Another objective is the functional characterization of the ENDOSCAPE prototypes in cell cultures and mouse models, and to investigate their molecular mode of action. Here we validated genes for hemophilia therapy and suicide genes for cancer treatment. In addition, we tested the expression of target receptors on different cell lines for several candidate ligands that have been recombinantly expressed and purified, or purchased. Currently, we are investigating the escape of nucleic acids from endosomes in living cells by confocal and light sheet microscopy using fluorescently labeled dendrimers modified with EEEs. We demonstrated efficient delivery of effector DNA in cell culture with low toxicity. The use of plant natural products such as EEEs entails the risk of heterogeneous source material and lack of availability. Therefore, an independent production process is vitally important. We established various plant culture formats and evaluated different plant growth systems and culturing conditions.

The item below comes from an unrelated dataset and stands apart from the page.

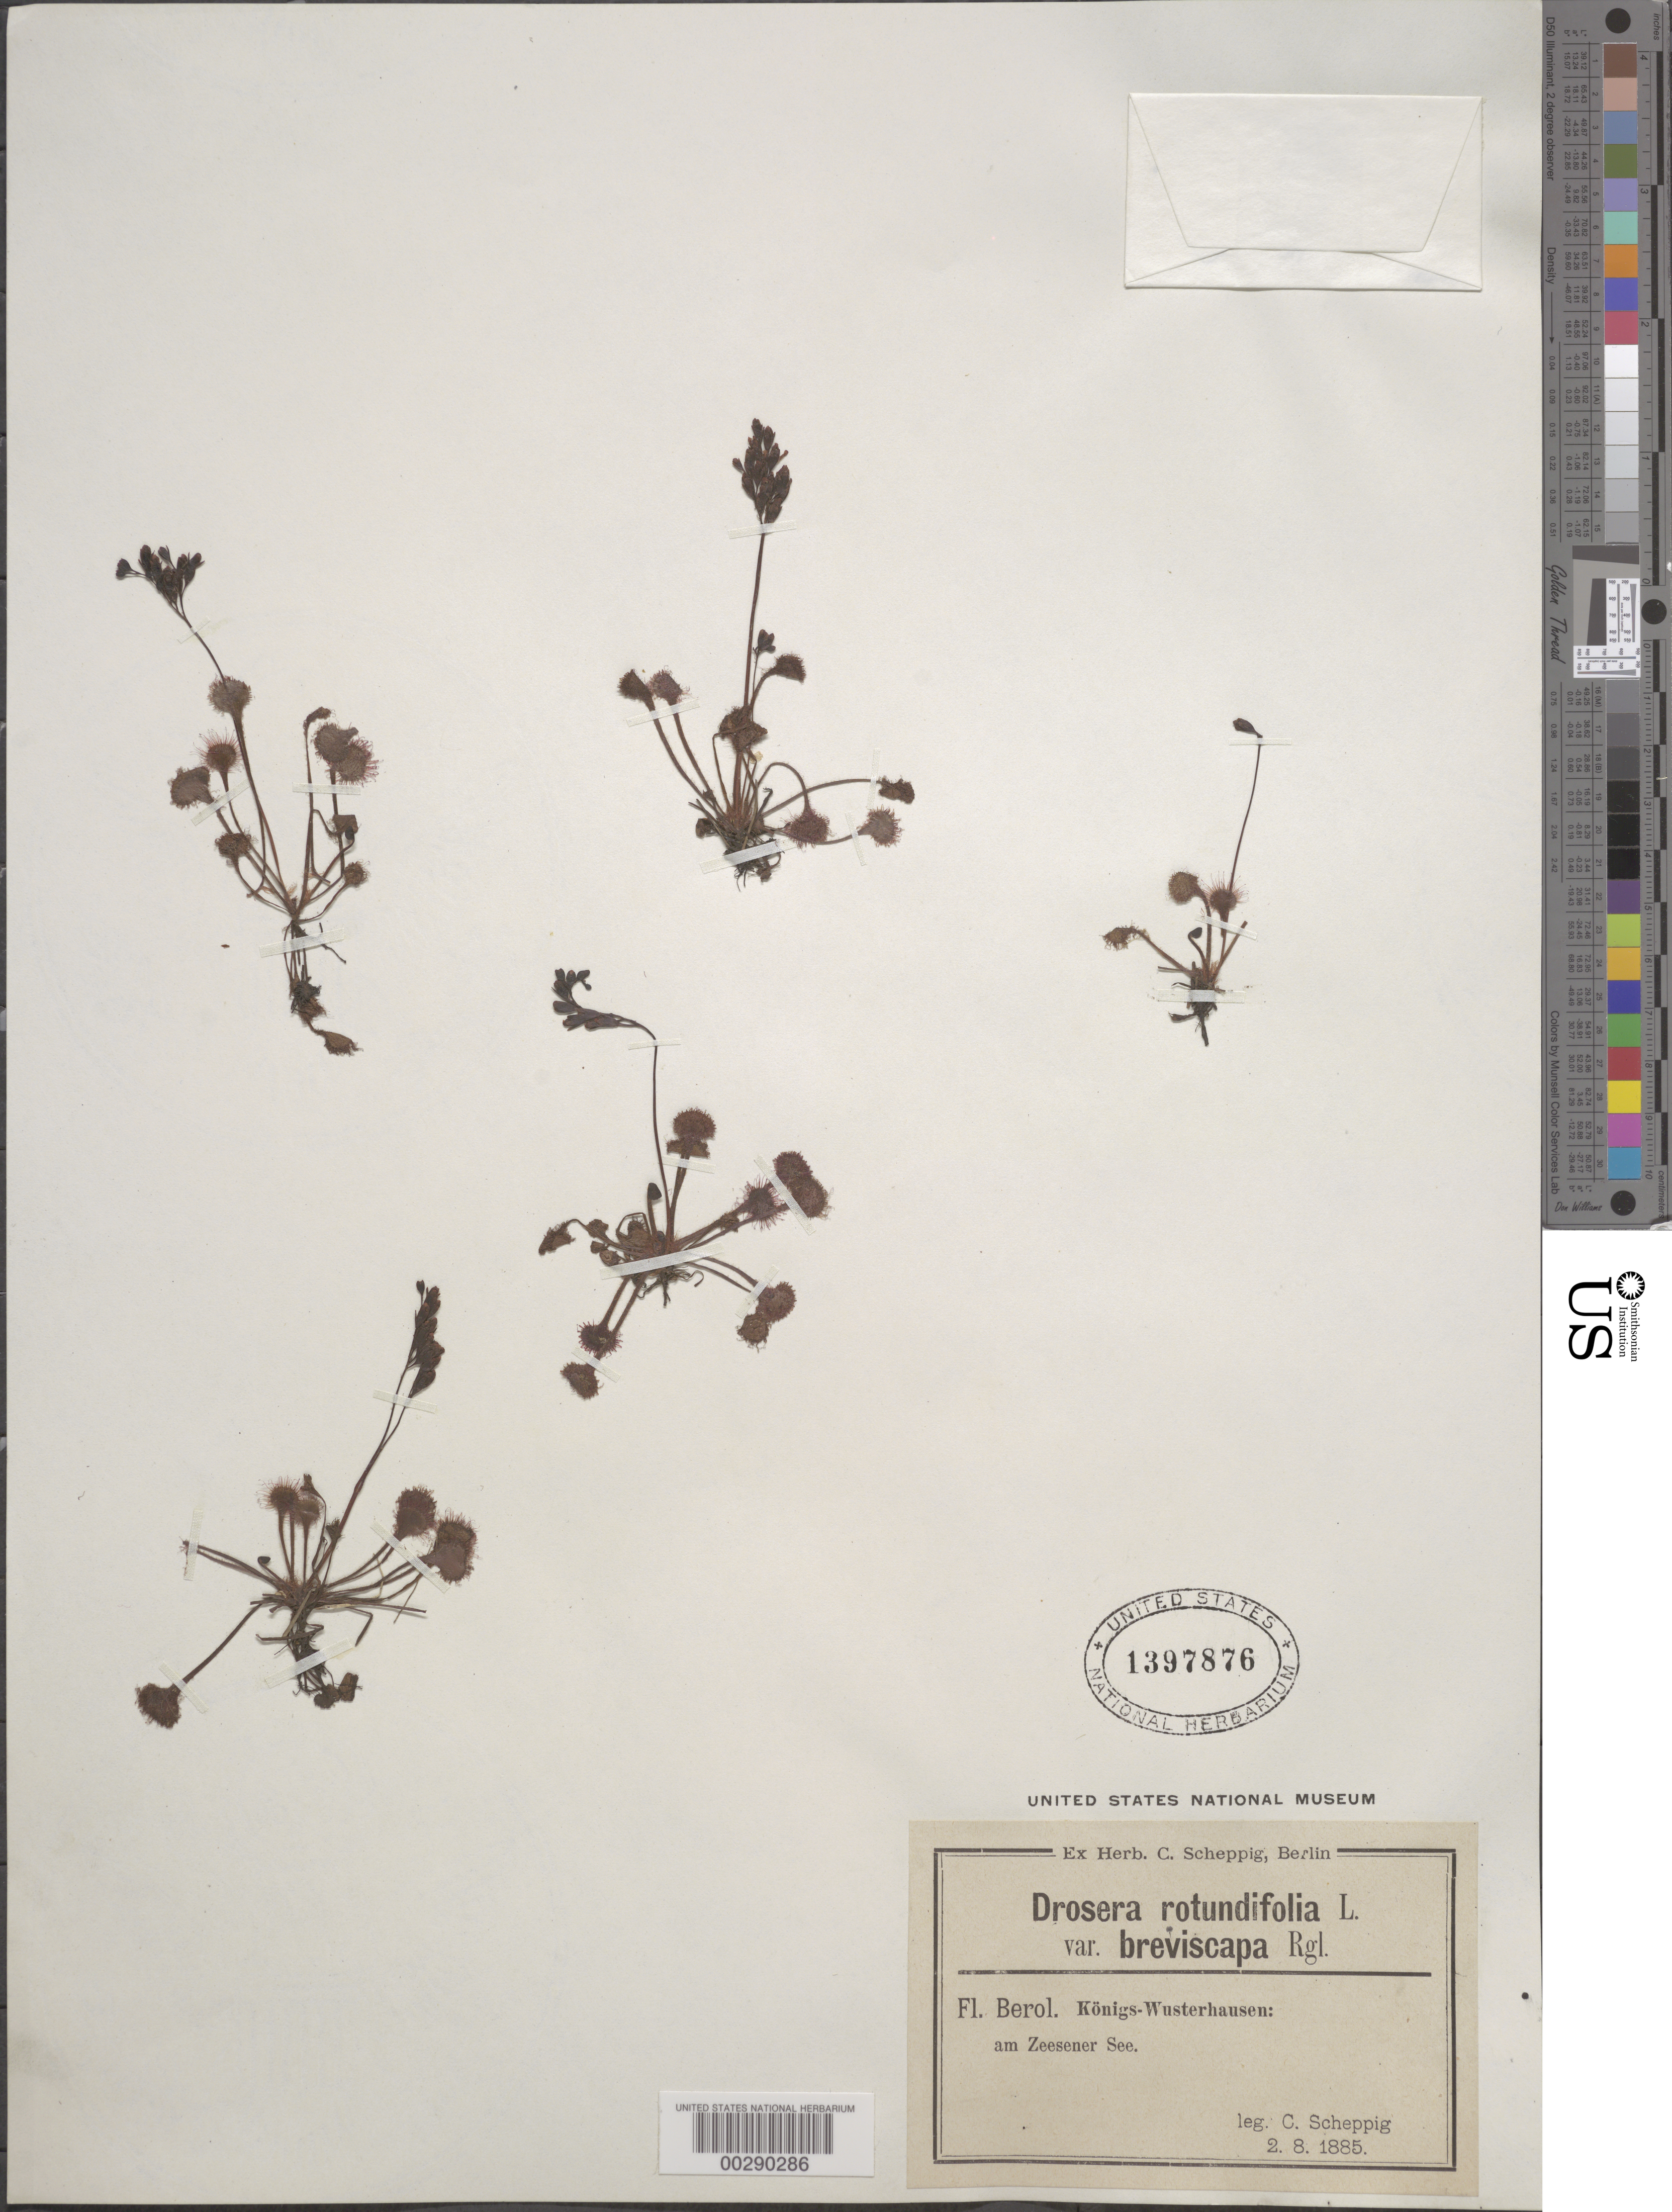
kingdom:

We further conducted an expression analysis towards gene discovery in EEE producing plants with the intention to manipulate the biosynthesis of EEEs for higher yields. To date we are already able to extract and purify target EEEs from the biomass of greenhouse grown plants.
In addition, we started an early health economic evaluation by defining clinical example applications and planning analyses based on literature review. We are further collecting information on the expected cost of the ENDOSCAPE production process. Our project is regularly communicated, e.g. by a public website, a project video and a LinkedIn account.
With the final success of the project, the ENDOSCAPE technology aims to achieve a higher efficacy of non-viral targeted gene therapy using EEEs, and to allow for any macromolecule to be delivered to target cells in the body, in particular to treat monogenetic diseases and cancer. ENDOSCAPE aims to provide a good alternative to viral gene delivery technology, while incorporating already existing medical drug candidates. It is safe, it can be produced at relatively low cost, thereby significantly impacting and changing the future landscape of therapeutic gene delivery. This will induce new biotech-based businesses, new research projects and create new technology platforms for development of new macromolecule therapeutics for a broad range of diseases. The ENDOSCAPE technology platform will broaden research agendas, facilitate the cross application of the most novel and appropriate techniques, provide integration of approaches, and widen the context for future gene delivery research involving private and public collaborations. ENDOSCAPE has the potential to allow the resurrection of drugs that clinically failed due to insufficient intracellular drug delivery and will strengthen the EU's competitive landscape in the global search for new advanced technologies.